Li’s PineBridge to Spend $400 Million on Gulf PropertyMatthew Martin
PineBridge Investments LLC, the money manager controlled by Hong Kong billionaire Richard Li, plans to invest about $400 million in real estate across countries including Saudi Arabia and the United Arab Emirates.
A fund focused on the six Gulf Cooperation Council countries will target sale-and-leaseback deals for shopping centers, warehouses and infrastructure such as schools and hospitals, Talal Al Zain, PineBridge’s chief executive officer for the Middle East, said today in an interview. The fund plans to raise $200 million and borrow the rest.

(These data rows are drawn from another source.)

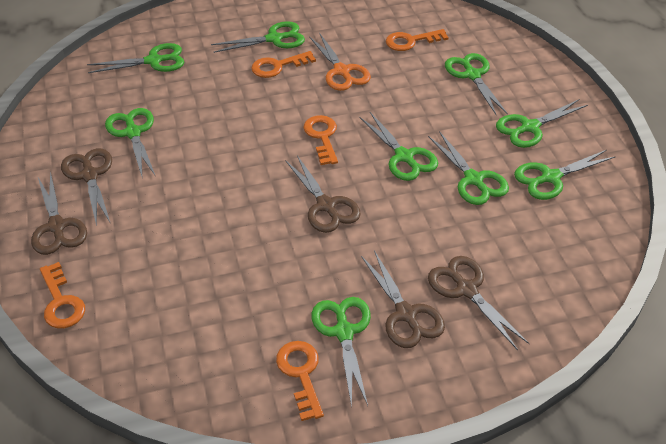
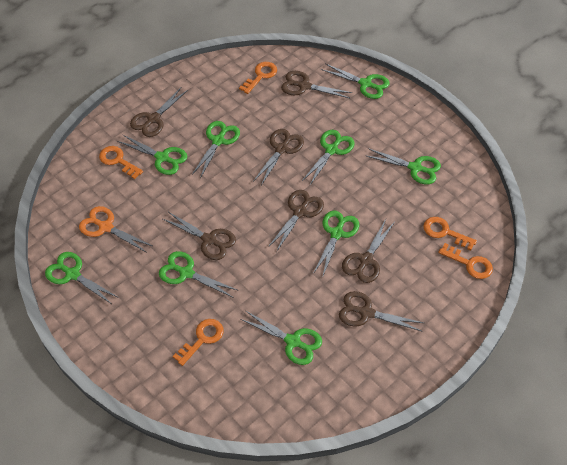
brown scissors: 5 -> 7

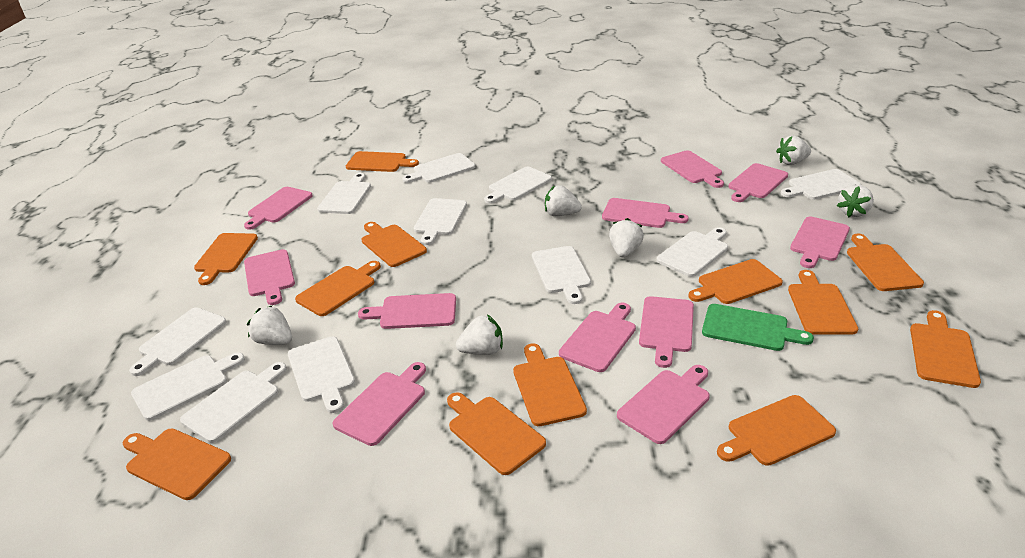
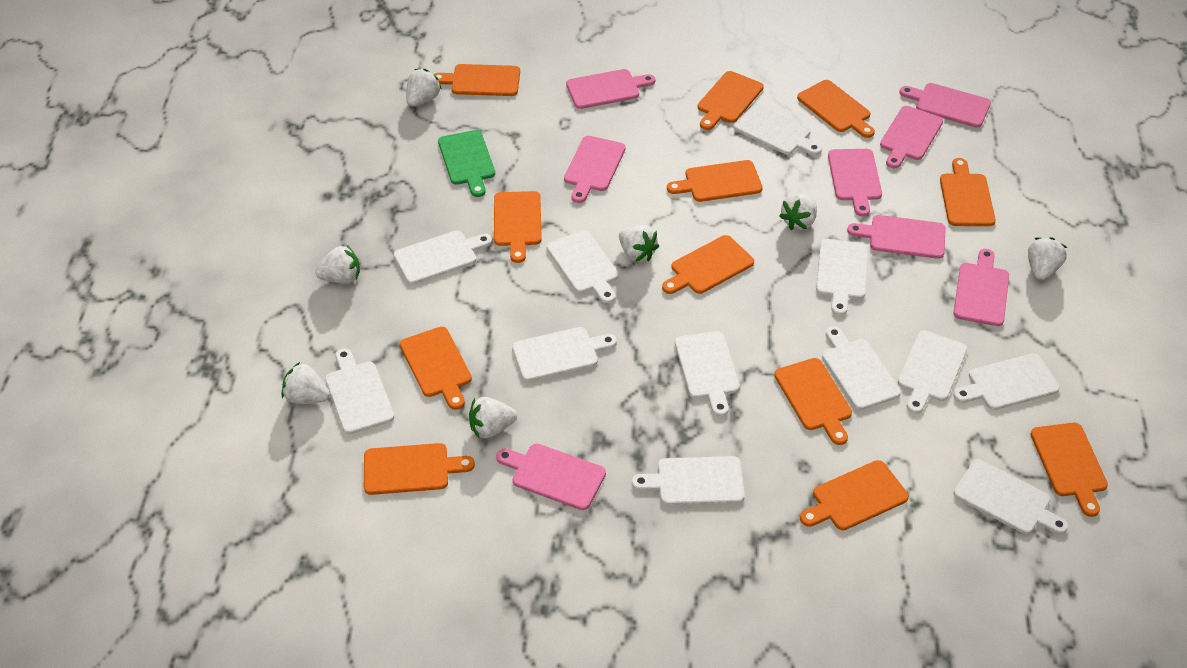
pink cutting board: 11 -> 8
white cutting board: 11 -> 12
white strawberry: 6 -> 7

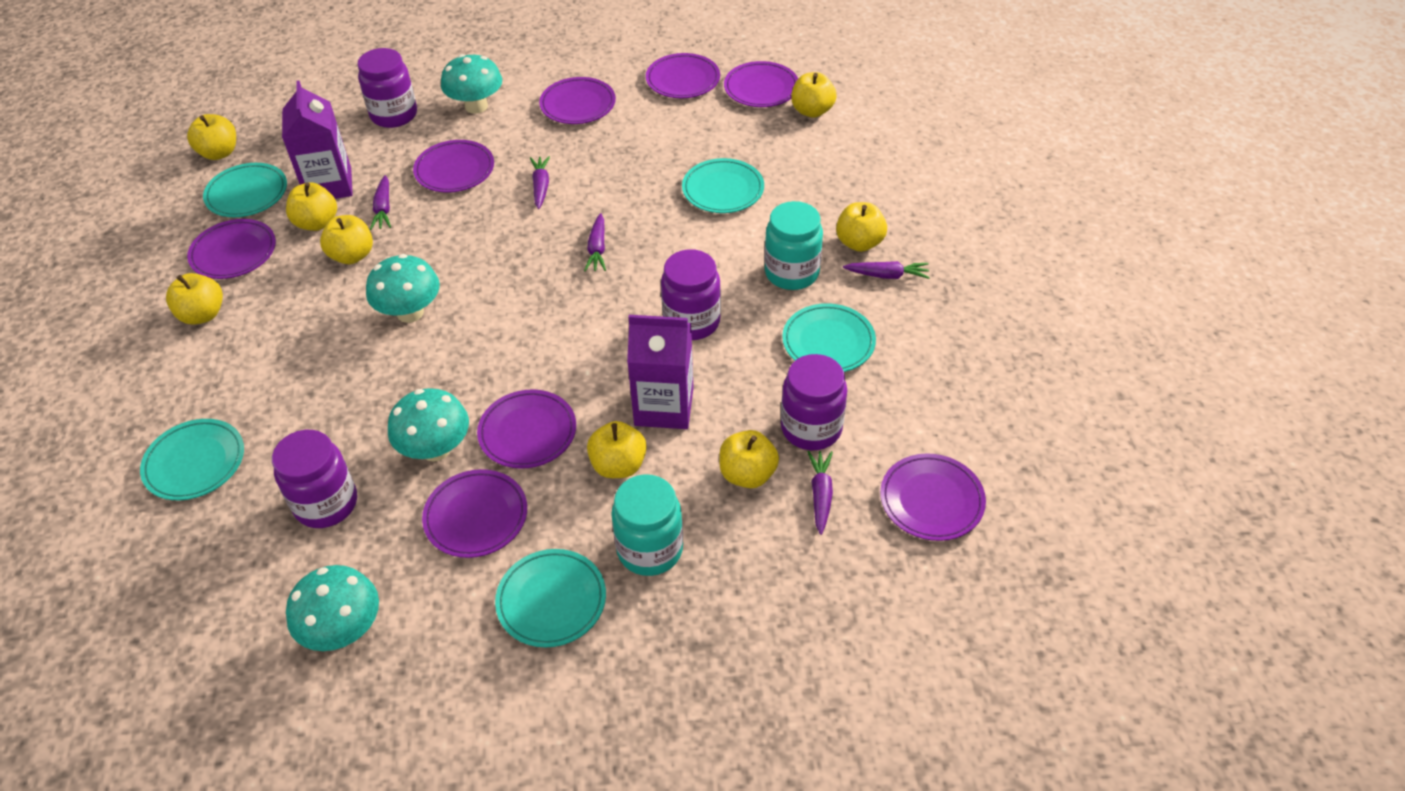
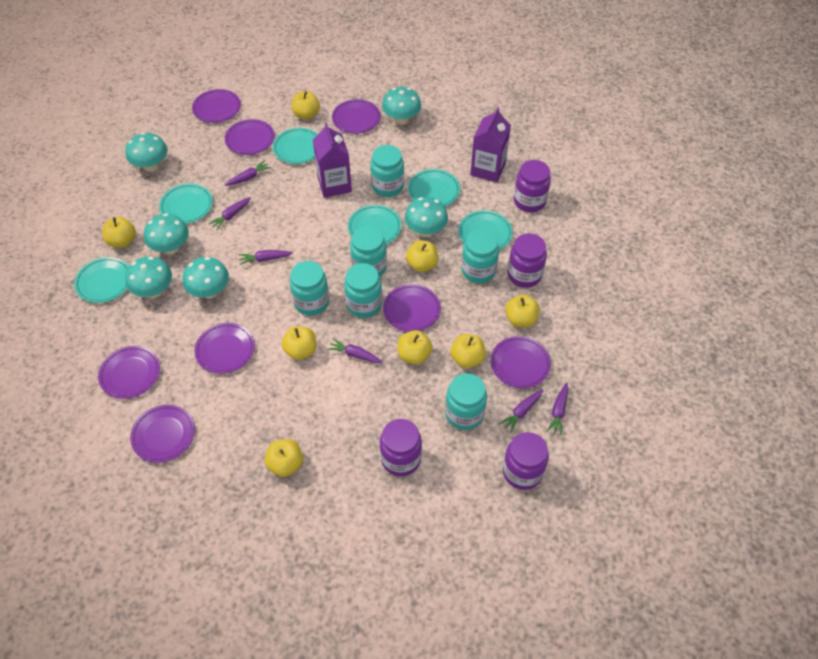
purple carrot: 5 -> 6
turquoise jar: 2 -> 6
turquoise mushroom: 4 -> 6
turquoise plate: 5 -> 6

PineBridge’s GCC Real Estate Fund is targeting a market benefiting from population growth, a growing middle class and government spending on education and health care. The International Monetary Fund predicts economic growth in the Middle East and North Africa region to reach 3.8 percent this year. The GCC countries are Saudi Arabia, the U.A.E., Kuwait, Bahrain, Qatar and Oman.
PineBridge’s fund raised $140 million by its first close. All investments by the fund will be sale-and-leaseback deals, Al Zain said. The fund won’t invest in homes or offices, he said. Dubai residential prices climbed 27.7 percent in the 12 months through March, the most in the world, according to a report by Knight Frank LLP.
“We are not part of speculative real estate investments,” Al Zain said. “We are proactively going to owners of properties and businesses and asking them to look at sale and leaseback as an alternative to bank financing for their growth.”
PineBridge is already working on deals for the real estate fund and expects to complete the first of these soon, Al Zain said. In November, the company completed the sale and leaseback of a private school in Dubai owned by GEMS Education, which will be the seed asset for the fund.
“Once we have 75 percent of this fund invested, we will be looking to launch another real estate fund that will have a different mandate,” Al Zain said.
(An earlier version of this story was corrected because Al Zain’s title at the company was misstated.)